Crevice corrosion generally occurs due to differential electrolyte chemistry inside and outside the crevice: a single metal part undergoing corrosion is submerged in two different environments. This situation is somewhat reminiscent of galvanic corrosion:
- galvanic corrosion
- two connected metals + single environment
- crevice corrosion
- one metal part + two connected environments
The mechanism of crevice corrosion can be (but not always is) similar to that of pitting corrosion. However, there are sufficient differences to warrant a separate treatment. For example, in crevice corrosion, one has to consider the geometry of the crevice and the nature of the concentration process leading to the development of the differential local chemistry. The extreme and often unexpected local chemistry conditions inside the crevice need to be considered. Galvanic effects can play a role in crevice degradation.

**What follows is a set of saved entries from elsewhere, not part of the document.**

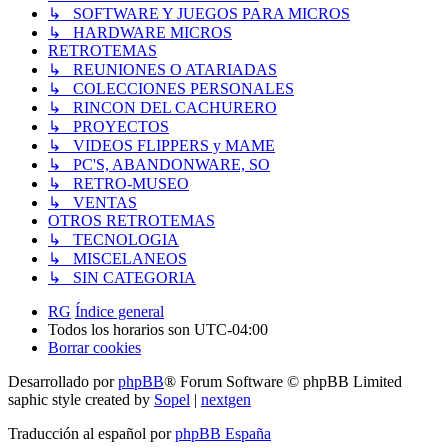
↳ SOFTWARE Y JUEGOS PARA MICROS
↳ HARDWARE MICROS
RETROTEMAS
↳ REUNIONES O ATARIADAS
↳ COLECCIONES PERSONALES
↳ RINCON DEL CACHURERO
↳ PROYECTOS
↳ VIDEOS FLIPPERS y MAME
↳ PC'S, ABANDONWARE, SO
↳ RETRO-MUSEO
↳ VENTAS
OTROS RETROTEMAS
↳ TECNOLOGIA
↳ MISCELANEOS
↳ SIN CATEGORIA
RG
Índice general
Todos los horarios son
UTC-04:00
Borrar cookies
Desarrollado por
phpBB
® Forum Software © phpBB Limited
saphic style created by
Sopel
|
nextgen
Traducción al español por
phpBB España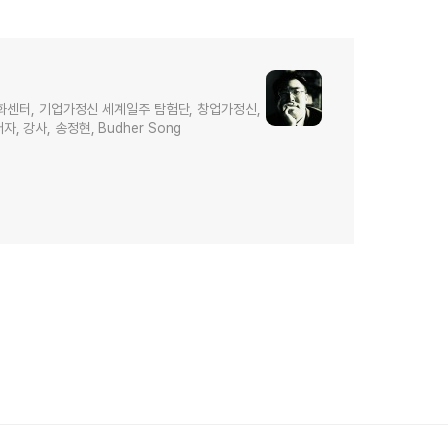
화센터, 기업가정신 세계일주 탐험단, 창업가정신,
저자, 강사, 송정현, Budher Song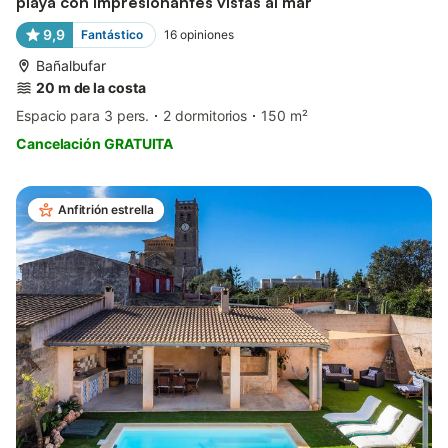
playa con impresionantes vistas al mar
9,9
Fantástico
16
opiniones
Bañalbufar
20 m de la costa
Espacio para 3 pers.
2 dormitorios
150 m²
Cancelación GRATUITA
Anfitrión estrella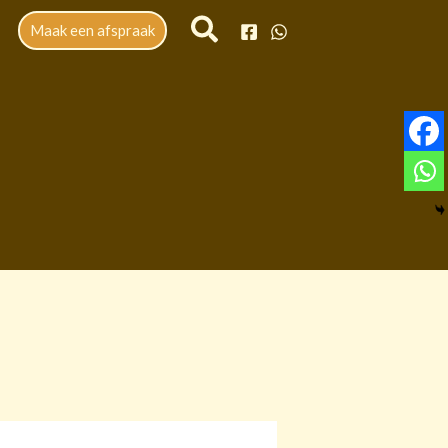
Maak een afspraak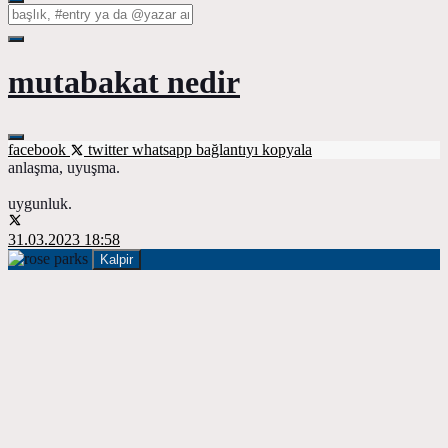
mutabakat nedir
facebook
twitter
whatsapp
bağlantıyı kopyala
anlaşma, uyuşma.
uygunluk.
31.03.2023 18:58
Kalpir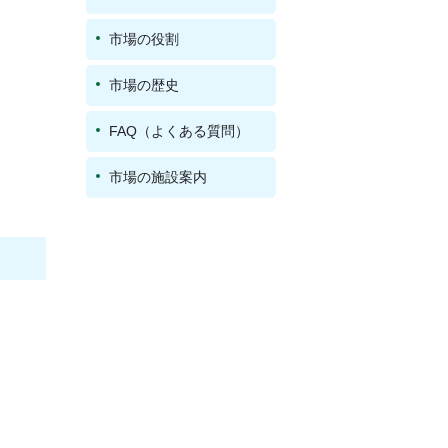
市場の役割
市場の歴史
FAQ（よくある質問）
市場の施設案内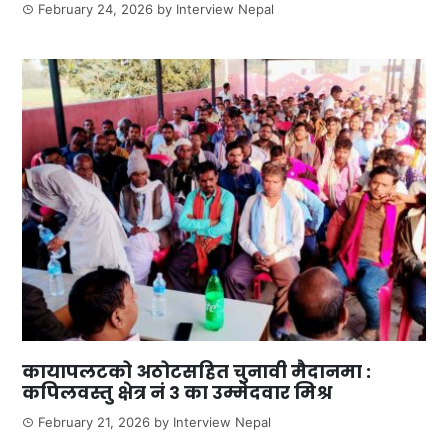
February 24, 2026
by
Interview Nepal
कायापलटको अठोटसहित चुनावी मैदानमा :
कपिलवस्तु क्षेत्र नं ३ का उम्मेदवार मिश्र
February 21, 2026
by
Interview Nepal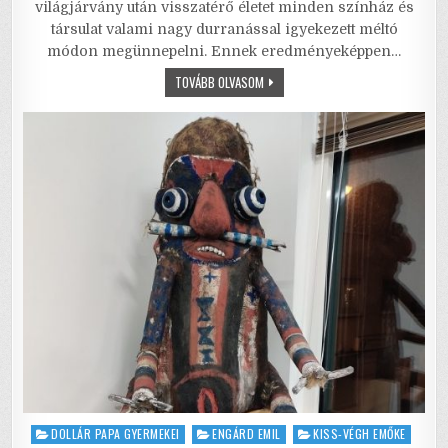
világjárvány után visszatérő életet minden színház és
e
te
l
l
s
e
társulat valami nagy durranással igyekezett méltó
módon megünnepelni. Ennek eredményeképpen…
b
r
A
KABARÉ
TOVÁBB OLVASOM
o
p
–
ROMLÁS
o
p
A
KÖBÖN,
MŰVÉSZI
k
ÉRTELEMBEN
Posted
DOLLÁR PAPA GYERMEKEI
ENGÁRD EMIL
KISS-VÉGH EMŐKE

Filiform corrosion is a type of crevice corrosion that may occur on an aluminium surface underneath an organic coating.
[edit] Stress corrosion cracking
A common form of crevice failure occurs due to stress corrosion cracking, where a crack or cracks develop from the base of the crevice where the stress concentration is greatest. This was the root cause of the fall of the Silver Bridge in 1967 in West Virginia, where a single critical crack only about 3 mm long suddenly grew and fractured a tie bar joint. The rest of the bridge fell in less than a minute. The eyebars in the Silver Bridge were not redundant, as links were composed of only two bars each, of high strength steel (more than twice as strong as common mild steel), rather than a thick stack of thinner bars of modest material strength "combed" together as is usual for redundancy. With only two bars, the failure of one could impose excessive loading on the second, causing total failure—unlikely if more bars are used. While a low-redundancy chain can be engineered to the design requirements, the safety is completely dependent upon correct, high quality manufacturing and assembly.
[edit] Significance
The susceptibility to crevice corrosion varies widely from one material-environment system to another. In general, crevice corrosion is of greatest concern for materials which are normally passive metals, like stainless steel or aluminum. Crevice corrosion tends to be of greatest significance to components built of highly corrosion-resistant superalloys and operating with the purest-available water chemistry. For example, steam generators in nuclear power plants degrade largely by crevice corrosion.
Crevice corrosion is extremely dangerous because it is localized and can lead to component failure while the overall material loss is minimal. The initiation and progress of crevice corrosion can be difficult to detect.